— What the task asks —
What is needed here is an exact copy of all the records below.

— Input for this task —
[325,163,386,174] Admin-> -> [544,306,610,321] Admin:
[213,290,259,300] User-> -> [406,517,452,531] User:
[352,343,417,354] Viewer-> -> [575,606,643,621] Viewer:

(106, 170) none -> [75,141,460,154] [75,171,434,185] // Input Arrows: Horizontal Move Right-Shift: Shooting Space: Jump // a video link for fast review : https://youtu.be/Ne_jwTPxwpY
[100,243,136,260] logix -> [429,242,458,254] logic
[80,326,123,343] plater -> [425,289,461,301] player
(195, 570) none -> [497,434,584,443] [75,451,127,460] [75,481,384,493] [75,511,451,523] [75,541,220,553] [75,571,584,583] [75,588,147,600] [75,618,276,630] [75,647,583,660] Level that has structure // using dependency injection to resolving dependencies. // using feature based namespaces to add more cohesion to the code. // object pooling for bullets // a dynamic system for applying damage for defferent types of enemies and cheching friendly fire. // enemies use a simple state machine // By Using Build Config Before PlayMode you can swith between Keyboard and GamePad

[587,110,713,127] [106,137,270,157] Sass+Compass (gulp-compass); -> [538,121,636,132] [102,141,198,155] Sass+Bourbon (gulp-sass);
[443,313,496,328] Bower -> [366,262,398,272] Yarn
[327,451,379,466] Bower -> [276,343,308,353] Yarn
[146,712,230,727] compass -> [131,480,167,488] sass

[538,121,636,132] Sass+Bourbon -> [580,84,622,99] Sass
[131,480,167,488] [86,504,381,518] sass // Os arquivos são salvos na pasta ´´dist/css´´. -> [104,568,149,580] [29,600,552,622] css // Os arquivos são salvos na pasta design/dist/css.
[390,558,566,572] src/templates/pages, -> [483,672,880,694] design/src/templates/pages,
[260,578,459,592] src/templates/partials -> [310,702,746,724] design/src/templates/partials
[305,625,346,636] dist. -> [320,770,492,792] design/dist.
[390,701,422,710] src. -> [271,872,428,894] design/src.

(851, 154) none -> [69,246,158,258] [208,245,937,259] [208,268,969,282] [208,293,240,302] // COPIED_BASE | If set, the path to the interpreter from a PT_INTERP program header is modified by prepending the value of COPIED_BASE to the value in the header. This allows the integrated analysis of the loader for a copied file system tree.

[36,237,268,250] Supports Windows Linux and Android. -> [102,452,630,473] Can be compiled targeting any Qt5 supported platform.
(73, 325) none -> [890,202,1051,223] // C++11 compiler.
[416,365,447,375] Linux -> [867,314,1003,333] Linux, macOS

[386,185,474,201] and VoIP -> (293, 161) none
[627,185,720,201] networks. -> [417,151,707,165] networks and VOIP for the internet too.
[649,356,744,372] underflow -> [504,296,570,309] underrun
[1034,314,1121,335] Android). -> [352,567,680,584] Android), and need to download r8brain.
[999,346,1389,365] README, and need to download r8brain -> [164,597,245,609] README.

— Task result —
[325,163,386,174] Admin-> -> [544,306,610,321] Admin:
[213,290,259,300] User-> -> [406,517,452,531] User:
[352,343,417,354] Viewer-> -> [575,606,643,621] Viewer:

(106, 170) none -> [75,141,460,154] [75,171,434,185] // Input Arrows: Horizontal Move Right-Shift: Shooting Space: Jump // a video link for fast review : https://youtu.be/Ne_jwTPxwpY
[100,243,136,260] logix -> [429,242,458,254] logic
[80,326,123,343] plater -> [425,289,461,301] player
(195, 570) none -> [497,434,584,443] [75,451,127,460] [75,481,384,493] [75,511,451,523] [75,541,220,553] [75,571,584,583] [75,588,147,600] [75,618,276,630] [75,647,583,660] Level that has structure // using dependency injection to resolving dependencies. // using feature based namespaces to add more cohesion to the code. // object pooling for bullets // a dynamic system for applying damage for defferent types of enemies and cheching friendly fire. // enemies use a simple state machine // By Using Build Config Before PlayMode you can swith between Keyboard and GamePad

[587,110,713,127] [106,137,270,157] Sass+Compass (gulp-compass); -> [538,121,636,132] [102,141,198,155] Sass+Bourbon (gulp-sass);
[443,313,496,328] Bower -> [366,262,398,272] Yarn
[327,451,379,466] Bower -> [276,343,308,353] Yarn
[146,712,230,727] compass -> [131,480,167,488] sass

[538,121,636,132] Sass+Bourbon -> [580,84,622,99] Sass
[131,480,167,488] [86,504,381,518] sass // Os arquivos são salvos na pasta ´´dist/css´´. -> [104,568,149,580] [29,600,552,622] css // Os arquivos são salvos na pasta design/dist/css.
[390,558,566,572] src/templates/pages, -> [483,672,880,694] design/src/templates/pages,
[260,578,459,592] src/templates/partials -> [310,702,746,724] design/src/templates/partials
[305,625,346,636] dist. -> [320,770,492,792] design/dist.
[390,701,422,710] src. -> [271,872,428,894] design/src.

(851, 154) none -> [69,246,158,258] [208,245,937,259] [208,268,969,282] [208,293,240,302] // COPIED_BASE | If set, the path to the interpreter from a PT_INTERP program header is modified by prepending the value of COPIED_BASE to the value in the header. This allows the integrated analysis of the loader for a copied file system tree.

[36,237,268,250] Supports Windows Linux and Android. -> [102,452,630,473] Can be compiled targeting any Qt5 supported platform.
(73, 325) none -> [890,202,1051,223] // C++11 compiler.
[416,365,447,375] Linux -> [867,314,1003,333] Linux, macOS

[386,185,474,201] and VoIP -> (293, 161) none
[627,185,720,201] networks. -> [417,151,707,165] networks and VOIP for the internet too.
[649,356,744,372] underflow -> [504,296,570,309] underrun
[1034,314,1121,335] Android). -> [352,567,680,584] Android), and need to download r8brain.
[999,346,1389,365] README, and need to download r8brain -> [164,597,245,609] README.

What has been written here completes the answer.